Уокер прочистил горло и уставился в одну точку, как бы собираясь с мыслями. Поняв наконец, что вопрос касается не тонкостей дубления оленьих шкур или способов копчения свинины, он ответил:

– Моя дочь, сэр, кхм-кхм... сейчас не может. Уверяю вас, она страшно сожалеет, но...

Терпение Ланса кончилось. Он уже собирался вскочить, но вовремя подавил свой нелепый порыв.

– У нее нервы расшалились, знаете ли...– продолжал Алан Уокер,– может это просто каприз, мастер Клейборн, а может что-то женское, как вы полагаете?
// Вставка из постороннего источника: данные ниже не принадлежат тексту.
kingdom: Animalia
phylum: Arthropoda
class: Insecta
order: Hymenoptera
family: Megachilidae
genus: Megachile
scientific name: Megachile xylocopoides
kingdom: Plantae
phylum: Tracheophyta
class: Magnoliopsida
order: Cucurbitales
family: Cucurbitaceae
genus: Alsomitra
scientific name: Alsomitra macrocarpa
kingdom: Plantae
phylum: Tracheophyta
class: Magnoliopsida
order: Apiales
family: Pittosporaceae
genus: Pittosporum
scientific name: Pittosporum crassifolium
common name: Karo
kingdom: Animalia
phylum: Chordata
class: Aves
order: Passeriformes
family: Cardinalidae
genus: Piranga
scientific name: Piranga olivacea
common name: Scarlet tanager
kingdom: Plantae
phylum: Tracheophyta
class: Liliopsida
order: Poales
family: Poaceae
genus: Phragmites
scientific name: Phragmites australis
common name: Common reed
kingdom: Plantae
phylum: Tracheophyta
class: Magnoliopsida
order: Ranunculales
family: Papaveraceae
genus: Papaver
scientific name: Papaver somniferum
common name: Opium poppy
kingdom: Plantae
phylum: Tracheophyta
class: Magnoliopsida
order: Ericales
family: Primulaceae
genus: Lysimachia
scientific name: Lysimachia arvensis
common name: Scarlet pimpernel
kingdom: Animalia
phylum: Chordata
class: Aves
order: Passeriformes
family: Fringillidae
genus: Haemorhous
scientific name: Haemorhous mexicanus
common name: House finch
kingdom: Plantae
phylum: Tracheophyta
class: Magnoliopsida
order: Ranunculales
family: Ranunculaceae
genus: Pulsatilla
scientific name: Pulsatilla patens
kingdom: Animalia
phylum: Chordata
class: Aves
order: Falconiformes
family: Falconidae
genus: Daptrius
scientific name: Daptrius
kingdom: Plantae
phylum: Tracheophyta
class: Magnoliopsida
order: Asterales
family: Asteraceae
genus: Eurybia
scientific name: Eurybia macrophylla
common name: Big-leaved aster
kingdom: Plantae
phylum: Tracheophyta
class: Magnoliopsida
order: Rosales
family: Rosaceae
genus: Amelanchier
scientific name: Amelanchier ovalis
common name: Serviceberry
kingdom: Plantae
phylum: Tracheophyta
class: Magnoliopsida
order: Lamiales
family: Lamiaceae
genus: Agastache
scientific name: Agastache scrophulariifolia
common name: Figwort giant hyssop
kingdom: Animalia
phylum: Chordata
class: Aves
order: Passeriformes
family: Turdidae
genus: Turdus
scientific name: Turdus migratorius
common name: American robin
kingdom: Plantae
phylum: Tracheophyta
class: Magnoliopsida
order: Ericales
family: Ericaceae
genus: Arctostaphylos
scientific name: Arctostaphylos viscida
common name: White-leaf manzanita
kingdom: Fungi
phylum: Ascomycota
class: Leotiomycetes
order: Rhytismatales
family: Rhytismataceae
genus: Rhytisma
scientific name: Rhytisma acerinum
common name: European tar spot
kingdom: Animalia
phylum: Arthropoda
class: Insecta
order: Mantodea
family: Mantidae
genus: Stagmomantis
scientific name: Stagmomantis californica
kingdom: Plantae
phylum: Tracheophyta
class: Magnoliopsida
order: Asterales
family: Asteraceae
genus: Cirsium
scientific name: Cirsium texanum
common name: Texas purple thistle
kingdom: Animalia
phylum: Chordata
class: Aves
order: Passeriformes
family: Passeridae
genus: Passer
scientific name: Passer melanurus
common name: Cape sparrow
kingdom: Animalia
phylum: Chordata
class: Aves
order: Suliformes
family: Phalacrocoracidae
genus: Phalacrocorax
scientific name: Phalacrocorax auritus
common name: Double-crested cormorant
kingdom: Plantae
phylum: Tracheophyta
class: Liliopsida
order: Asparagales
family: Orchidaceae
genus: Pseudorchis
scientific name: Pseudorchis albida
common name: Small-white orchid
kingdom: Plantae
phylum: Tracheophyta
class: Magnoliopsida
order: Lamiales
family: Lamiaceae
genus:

Ланс промолчал, стараясь успокоиться. Так вот где подлинный маскарад! Она не хочет видеть его в английской одежде, даже не догадываясь, кого может в нем узнать! Она не желает видеть его даже просто как гостя ее дома! Как Ланс Клейборн он ей просто не нужен, невзирая на все его богатство и многообещающее будущее!

Попытавшись что-то быстро сбивчиво объяснить, Уокер лишь окончательно все испортил: девчонка нахваталась в Лондоне каких-то предрассудков, стала страшно своевольной, но если мастер Клейборн заедет к ним как-нибудь в другой раз, она, конечно же, исполнит свой долг гостеприимства, знакомый каждому настоящему виргинцу...

«Да плевать она хотела на законы гостеприимства!» – подумал в конец расстроенный Ланс и откланялся.

Он гнал коня, проклиная все на свете, называя себя дураком, каких еще свет не видывал, и божась, что даже если ему суждено прожить сто лет, он больше никогда и носа не покажет к Уокерам!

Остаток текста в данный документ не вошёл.